Our findings support the results of many previous studies. Cohort studies have shown a significant correlation between increasing breast mammographic density and the increased incidence of BC in women.^{[7, 12, 17]}

As mentioned in our study, Ali and Raafat showed that the incidence of BC in females with ACR-D (13.7%) was the highest followed by that in females with ACR-C (3.3%), ACR-B (2.7%), and ACR-A (2.2%).^[12]

It was demonstrated by Ahmadinjad et al. that BC growth was more likely to occur in breasts with high densities, more than in breasts with low densities (p=0.007).^[18]

Contrary to our findings, Ahmed et al. reported no relation between BC and breast density in a study conducted on a total of 40 females who were radiologically and histopathologically diagnosed with BC. The authors found that the percentage of cases with BC was the highest among females with intermediate breast density (ACR-B), then increased with ACR-C and ACR-A, respectively, suggesting that dense breast tissue should not be regarded as a risk factor for BC.^[13]

Also, Kamal et al. studied the role of breast density as one of the BC risk factors in accordance with menopausal status.

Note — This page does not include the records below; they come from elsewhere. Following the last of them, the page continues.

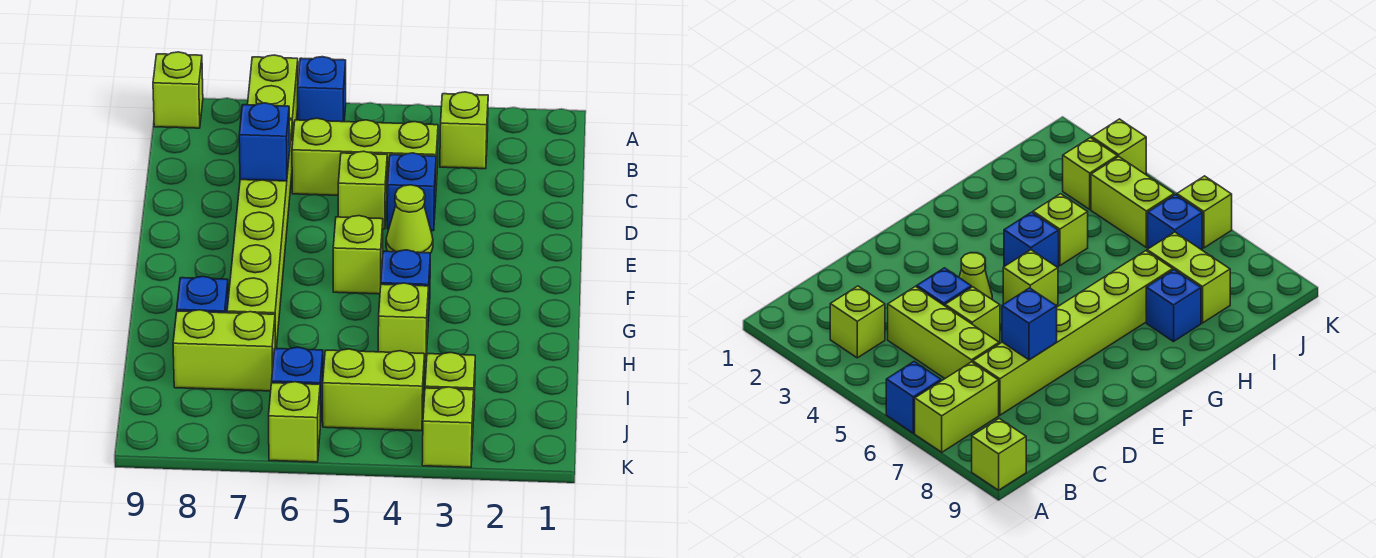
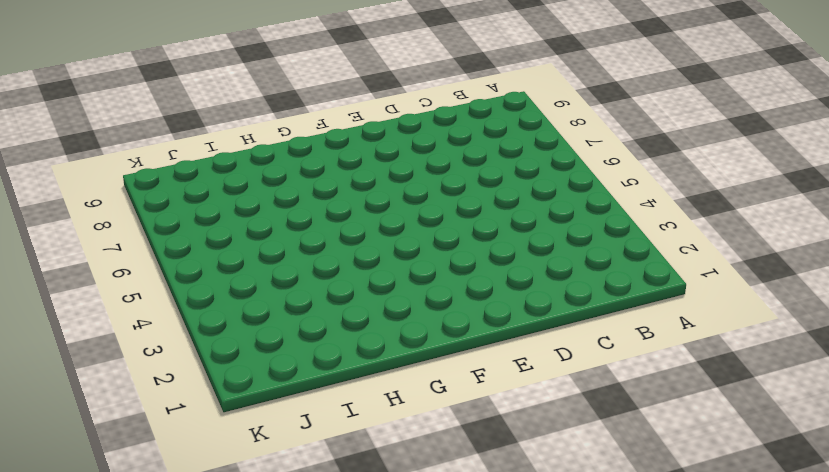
none -> blue 1x1 brick [298,57,346,122]
none -> lime 1x2 brick [248,55,298,140]
none -> lime 1x1 brick [153,52,203,128]

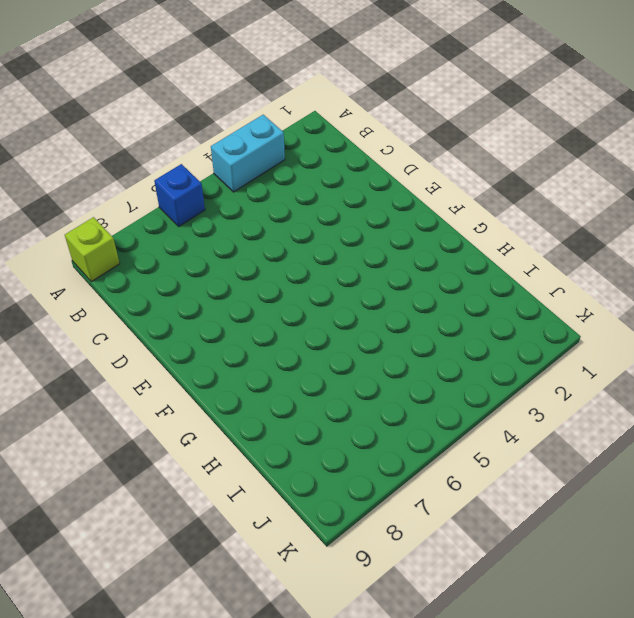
cyan 1x2 brick [211,115,285,192] -> none
none -> lime 1x2 brick [248,55,298,140]
none -> lime 1x1 brick [440,92,488,169]
none -> lime 1x3 brick [292,118,438,197]

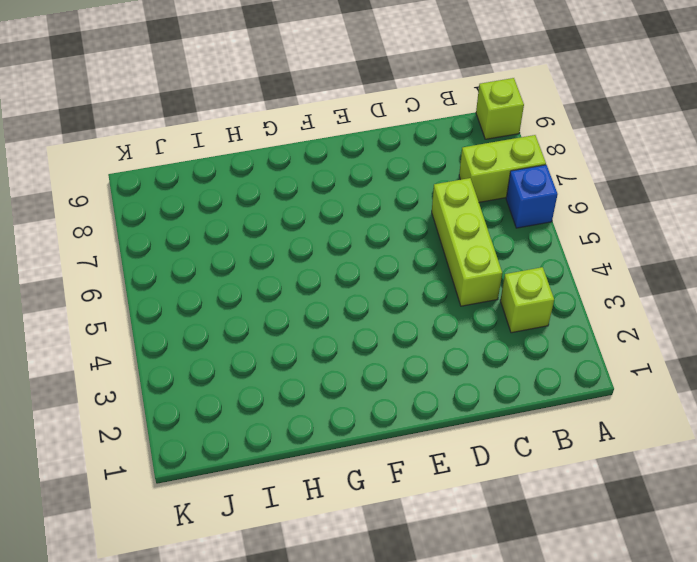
none -> lime 1x6 brick [227,120,293,348]
none -> blue 1x1 brick [387,153,436,231]
none -> lime 1x1 brick [338,151,387,229]

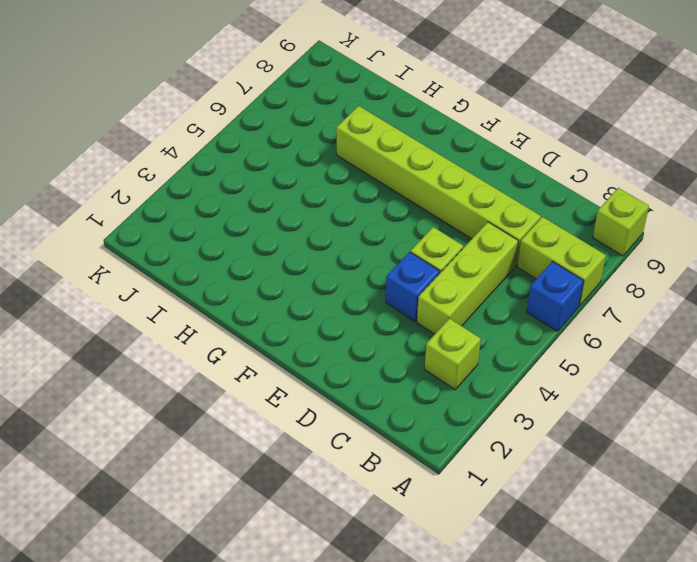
none -> lime 1x1 cone [386,185,433,253]
none -> lime 1x1 brick [333,216,383,294]
none -> blue 1x1 brick [381,250,430,321]

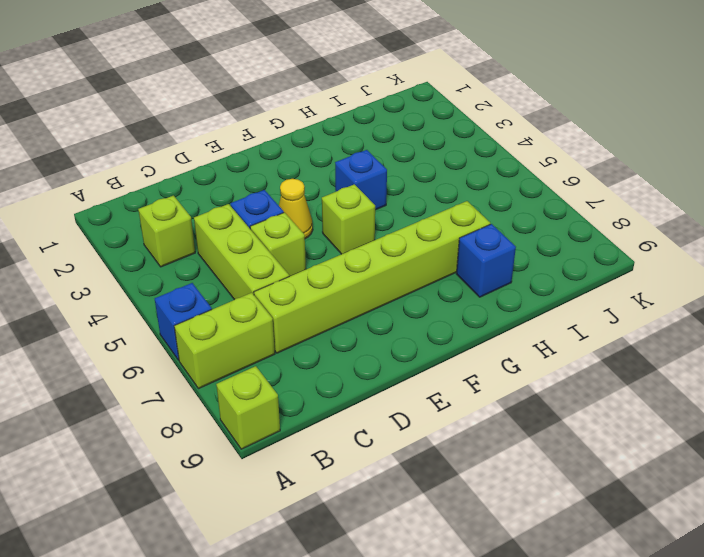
yellow 1x1 cone [279,179,313,239] -> lime 1x1 cone [386,185,433,253]
none -> lime 1x1 brick [378,283,429,362]
none -> lime 1x2 brick [173,310,275,391]
none -> lime 1x1 brick [425,353,475,421]

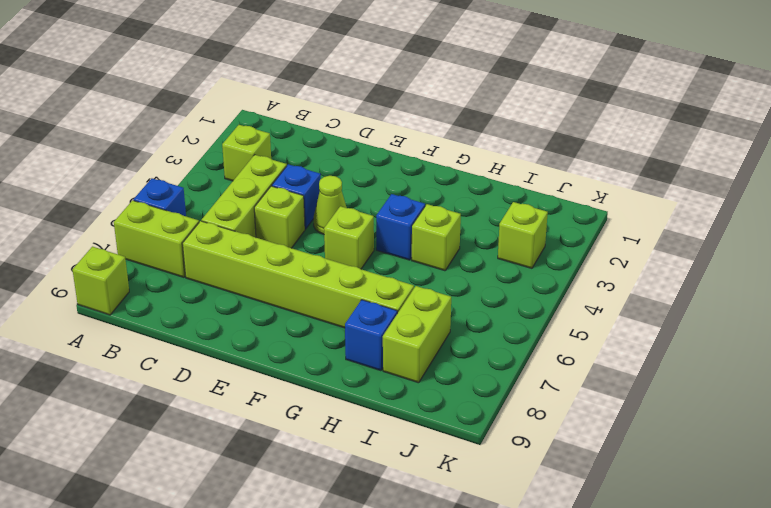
none -> lime 1x2 brick [323,349,425,431]
none -> blue 1x1 brick [272,347,323,426]
none -> lime 1x1 brick [422,387,474,467]

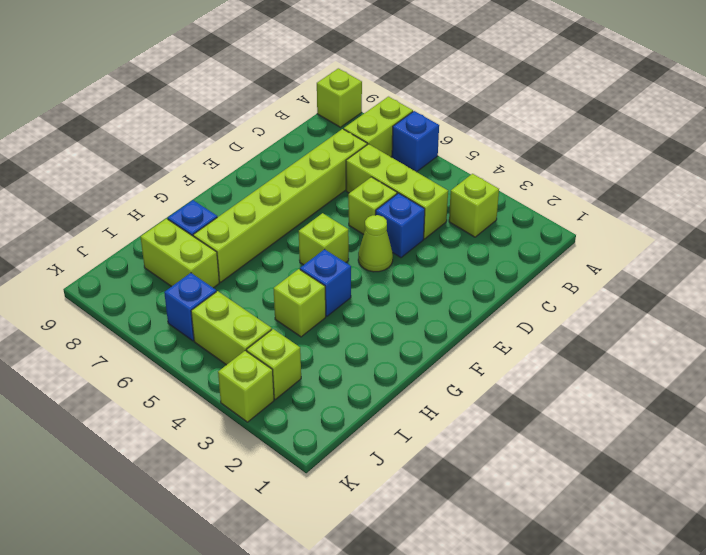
none -> lime 1x1 brick [269,382,320,462]
none -> blue 1x1 brick [239,103,290,181]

In contrast to our findings, they reported that in premenopausal women, breast density was insignificantly related to BC, whereas breast density showed an inverse significant relationship to BC in postmenopausal women. After a logistic regression analysis, Kamal et al. found that decreased breast density is a significant independent predisposing factor for BC (p=0.009).^[19]

This discrepancy may be related to some factors, including variations in the breast density assessment technique, adjustments made during the analyses, and, to some extent, variations in the demographics of the population being studied, such as menopausal status, ethnicity, and lifestyle variations; however, these reasons are still debatable.

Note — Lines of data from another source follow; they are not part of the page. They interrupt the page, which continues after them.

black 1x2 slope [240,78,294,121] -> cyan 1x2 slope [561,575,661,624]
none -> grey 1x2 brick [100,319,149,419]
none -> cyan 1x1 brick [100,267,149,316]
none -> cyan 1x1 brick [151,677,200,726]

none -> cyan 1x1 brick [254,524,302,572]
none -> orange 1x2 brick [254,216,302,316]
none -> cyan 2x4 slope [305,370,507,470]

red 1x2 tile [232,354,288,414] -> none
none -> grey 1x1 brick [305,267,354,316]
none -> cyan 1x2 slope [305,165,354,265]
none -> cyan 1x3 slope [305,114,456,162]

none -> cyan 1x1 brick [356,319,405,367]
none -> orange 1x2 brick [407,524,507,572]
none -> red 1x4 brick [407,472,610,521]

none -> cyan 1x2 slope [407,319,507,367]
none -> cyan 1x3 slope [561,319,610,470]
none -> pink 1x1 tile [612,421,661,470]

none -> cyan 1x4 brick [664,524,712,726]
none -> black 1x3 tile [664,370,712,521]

The fact that our study is prospective in design and conducted at one of the largest Egyptian centers for BC screening strengthens our work. However, our study is limited by the relatively small sample size from a single Egyptian center, accordingly, a larger multicentric study is needed to be more representative of the Egyptian female population. Additionally, the study sample was not evenly distributed throughout the ACR and age groups, which might have skewed the findings. Furthermore, the study did not include other parameters that are proposed to be linked to an increased risk of breast density and BC in the past, such as parity, menopausal status, and hormonal use.

We acknowledge that these factors should be included in future research. Finally, we did not report the clinical-histopathological data as it was away from our aim.

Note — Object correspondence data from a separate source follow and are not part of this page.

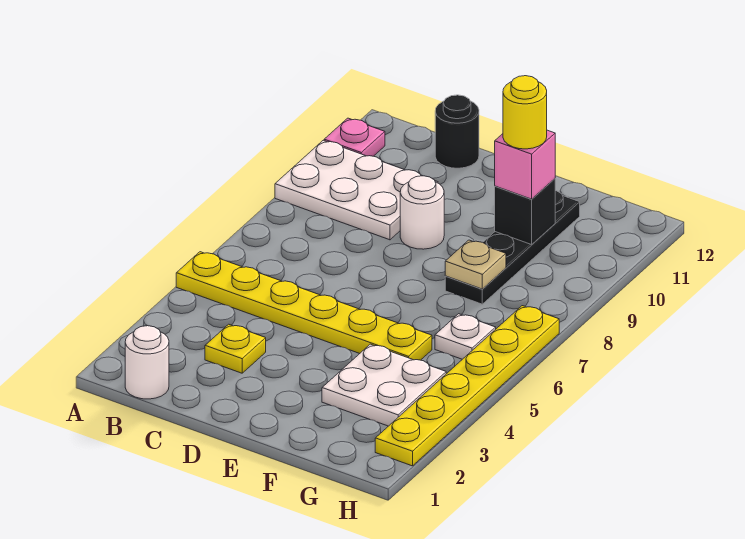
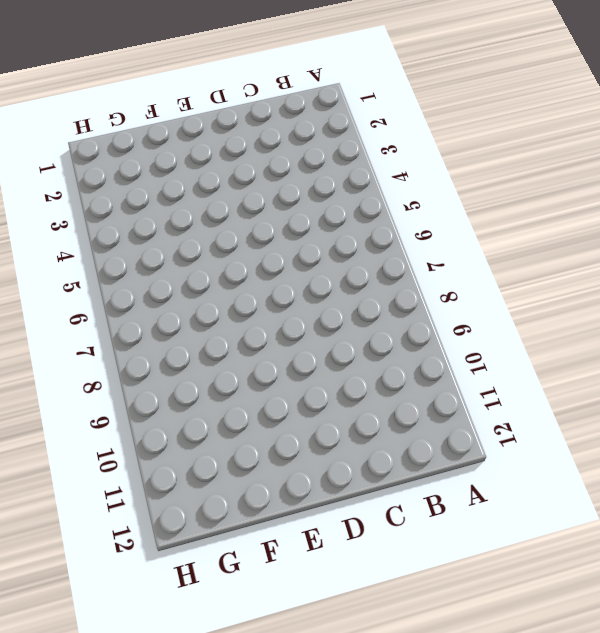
none -> yellow 1x6 plate [176,252,432,360]
none -> white 2x3 plate [275,140,438,240]
none -> pink 1x1 plate [324,118,385,156]

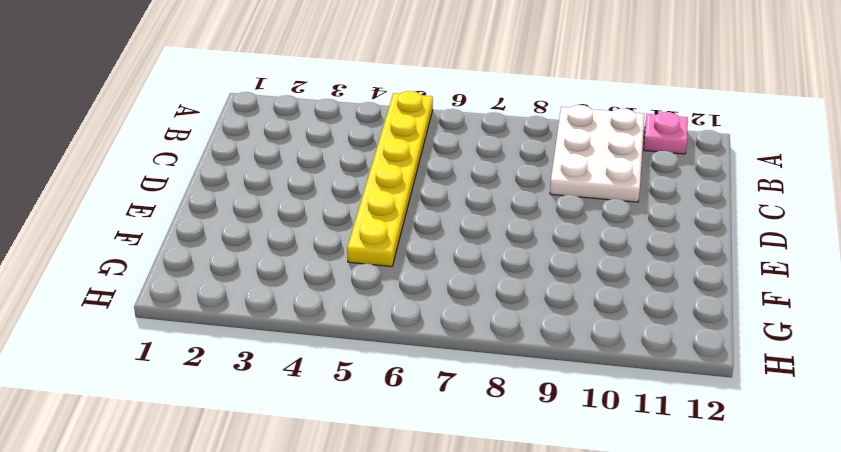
none -> white 1x1 round brick [125,326,169,399]
none -> yellow 1x1 plate [205,324,266,373]
none -> black 1x1 round brick [435,95,479,168]

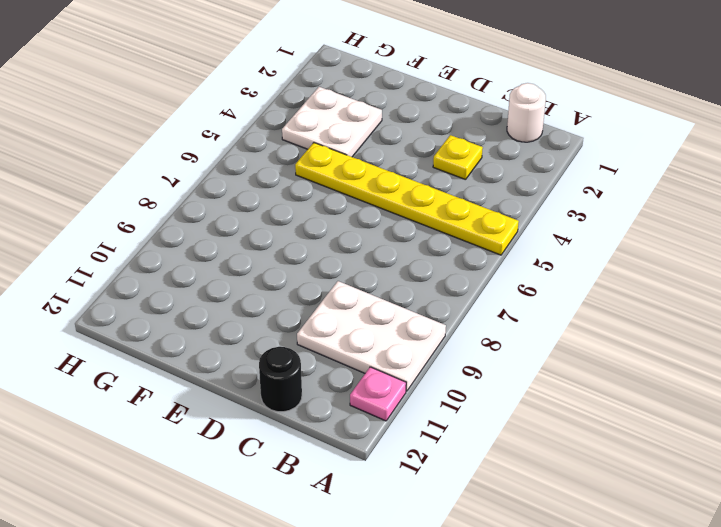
none -> white 1x1 round brick [400,176,444,249]
none -> black 1x4 plate [445,191,580,304]
none -> white 1x1 plate [435,314,496,359]

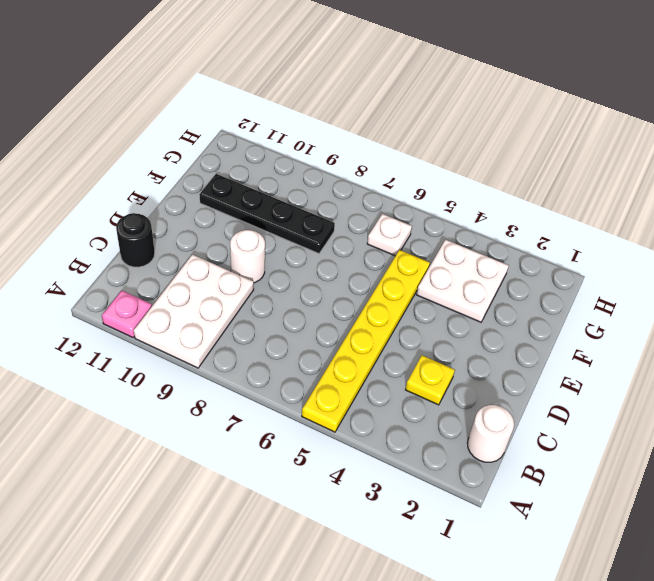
none -> yellow 1x6 plate [375,306,559,466]
none -> tan 1x1 plate [445,240,506,289]
none -> black 1x1 brick [495,179,555,245]

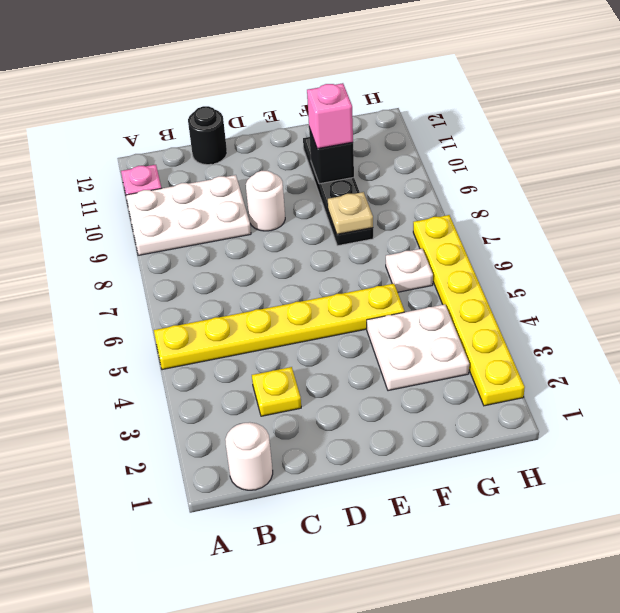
none -> yellow 1x1 round brick [503,76,547,149]

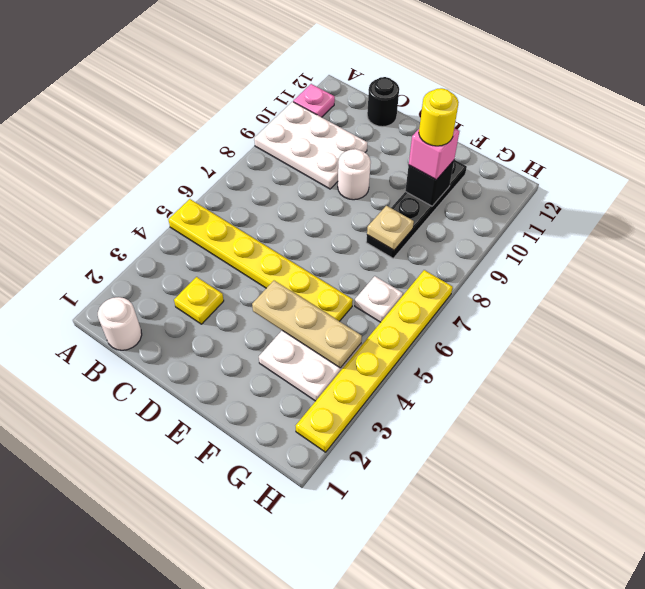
tan 1x3 plate [252,281,362,368] -> none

Among Egyptian females, the incidence of BC is 10.3%. Females with extremely dense breasts (ACR-D) are more susceptible to developing BC. Overall, our data showed that the greater the breast density, the higher the incidence of BC, and affirmed that breast density is a risk factor for BC development. We recommended a nationwide comprehensive program for BC screening in the whole of Egypt not only for the major government and private hospitals and in screening programs, but breast density estimation should also be considered as a tool in BC prediction.

None.

Available on request.

All authors have approved the manuscript for submission.

None.

M.R.H.S.: conceptualization, methodology, data collection, data analysis, manuscript writing; N.A.T.C.: methodology, data collection, data analysis, manuscript writing; A.A.B.M.: data collection, data analysis, manuscript writing; G.E.E.Y.: methodology, data collection, manuscript.

The study took place at Ain Shams University Hospital and Private Centre in the period from December 2020 to December 2021 after obtaining the preliminary approval of the study protocol and the completion of case collection. The study outcomes were approved by the local Ethics Committee with code FMASU M D 236/2020.